“I am,” she says hastily. Because she is.Right?
“Good.” He nods. “Then it’s settled. As soon as you’re back in New York and ready to tell your parents, we can call them together. Unless you want to do it alone, of course. Just as long as we get the process going.” He lets go of her hands and keeps walking. Ginny follows, numbness seeping into her with every step.
After ten minutes, they reach the main shopping road, Bogdányi. They turn left and walk downhill. Adrian gestures to a marzipan candy shop on one side of the road. It seems as if he’s gearing up for an enthusiastic explanation of marzipan’s importance in Hungarian culture. But before he can get much headway, Ginny stops walking.
For a few steps, Adrian continues on as if nothing is amiss. When he realizes she is no longer with him, he turns around, confused.
“Ginny?” he asks. “Do you want to go inside?”
She inhales once, twice, three times. Then, she blurts, “I’m sorry.”
“What?” He steps closer. “Sorry for what?”
“For—” She gestures vaguely to herself. “For all this. For having a meltdown. For ruining your trip with your friends. For forcing you to bring me to your grandparents’ house and being such a fucking imposition on them.”
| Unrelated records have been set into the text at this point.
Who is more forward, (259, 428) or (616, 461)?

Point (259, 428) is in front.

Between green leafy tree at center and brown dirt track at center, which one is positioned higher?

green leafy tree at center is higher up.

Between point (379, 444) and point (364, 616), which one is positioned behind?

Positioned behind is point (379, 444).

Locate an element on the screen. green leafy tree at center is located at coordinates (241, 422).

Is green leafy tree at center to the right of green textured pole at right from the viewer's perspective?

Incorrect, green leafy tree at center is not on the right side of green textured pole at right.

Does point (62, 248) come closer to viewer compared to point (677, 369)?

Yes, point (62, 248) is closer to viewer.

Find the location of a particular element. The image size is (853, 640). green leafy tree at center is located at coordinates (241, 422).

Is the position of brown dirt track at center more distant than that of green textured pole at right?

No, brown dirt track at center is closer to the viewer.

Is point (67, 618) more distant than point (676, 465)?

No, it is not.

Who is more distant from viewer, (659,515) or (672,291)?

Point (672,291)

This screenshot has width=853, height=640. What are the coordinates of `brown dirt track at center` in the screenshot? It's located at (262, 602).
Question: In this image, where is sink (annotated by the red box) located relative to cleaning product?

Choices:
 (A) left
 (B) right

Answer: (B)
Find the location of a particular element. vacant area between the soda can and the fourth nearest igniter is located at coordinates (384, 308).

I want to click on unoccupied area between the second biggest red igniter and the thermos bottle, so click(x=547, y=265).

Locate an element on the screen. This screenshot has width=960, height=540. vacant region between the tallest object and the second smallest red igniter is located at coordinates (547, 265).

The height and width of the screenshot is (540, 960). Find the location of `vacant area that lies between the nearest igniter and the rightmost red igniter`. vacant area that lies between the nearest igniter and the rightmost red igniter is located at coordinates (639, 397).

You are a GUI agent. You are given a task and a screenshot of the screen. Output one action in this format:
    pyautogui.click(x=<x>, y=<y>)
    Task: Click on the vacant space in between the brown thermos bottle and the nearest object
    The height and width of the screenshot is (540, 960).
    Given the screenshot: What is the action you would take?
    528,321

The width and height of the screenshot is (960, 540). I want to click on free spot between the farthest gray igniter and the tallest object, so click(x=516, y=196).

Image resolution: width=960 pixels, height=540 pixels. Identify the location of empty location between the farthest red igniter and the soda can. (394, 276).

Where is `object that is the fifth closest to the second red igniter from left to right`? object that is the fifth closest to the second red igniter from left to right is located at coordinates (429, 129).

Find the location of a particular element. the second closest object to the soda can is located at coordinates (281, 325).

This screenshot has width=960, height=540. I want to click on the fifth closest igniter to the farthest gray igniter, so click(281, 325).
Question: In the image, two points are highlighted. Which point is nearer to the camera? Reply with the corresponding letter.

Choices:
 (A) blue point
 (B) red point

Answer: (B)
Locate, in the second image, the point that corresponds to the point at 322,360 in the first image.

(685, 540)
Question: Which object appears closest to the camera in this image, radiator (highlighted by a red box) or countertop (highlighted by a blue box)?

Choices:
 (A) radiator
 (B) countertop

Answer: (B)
“Ginny.” Adrian closes the distance between them. “You didn’t force me to do anything. I chose to bring you here.”
“But it’s my fault. If I wasn’t such a complete and utter mess, you would never have had to make that choice. I’m so—” Her voice breaks a little. “I’m so fucking selfish. I’m sorry, Adrian. I’m so sorry.”
“Ginny.” He puts his hands on her shoulders.
“I don’t—” She swallows. She can feel them coming. The tears. She doesn’t want to cry in front of him again. “I don’t want to be a burden on your family.”
“Shhh.” He pulls her into a hug. “It’s okay, Ginny.”
“I don’t—I don’t ever want to be a burden. To anyone. I hate it. I hate it so much.”
“Shhh. You aren’t a burden.”
“Yes, I am.” She hiccups. “You don’t have to lie to me, Adrian.”
“I’m not lying.”
“I’m standing here, in the middle of your hometown, sobbing my eyes out, and you’re seriously saying I’m not a burden?”
For a moment, Adrian doesn’t speak. She thinks she has trapped him, that he is finally going to push her away, revealing the annoyance underneath. Instead, after a few seconds, his shoulders start to shake.
“Are you—” She pulls back, thinking he’s crying. But when she looks up, it isn’t tears she sees; it’s laughter.
Through her own tears, she lets out a surprised laugh. “What?” she asks. “What is it?”
“If someone had told me in college,” Adrian says, shoulders still shaking as he cups a hand over his mouth, “that I would one day be holding Ginny Murphy as she cried her eyes out on the most public street in downtown Szentendre”—he wipes a fake tear from his eye—“I would have called them mental.”
She cracks a small smile. “Rightfully so.”
Adrian shakes his head. Then he takes her by both arms, leaning down to look her directly in the face. “If you can’t burden your friends with your troubles,” he says, “then who can you share them with?”
She thinks about it for a moment. Biting her lip, she whispers, “No one.”
“That’s bullshit.”
Her eyebrows must jump up to her forehead. She can’t remember Adrian ever cursing before.
“I’m serious. It’s bullshit. I mean, I get it. I’m the king of being emotionally unavailable. You know that better than anyone else.”
At that, she can’t help but laugh. “True.”
He smiles. “But Clay was right, Ginny.”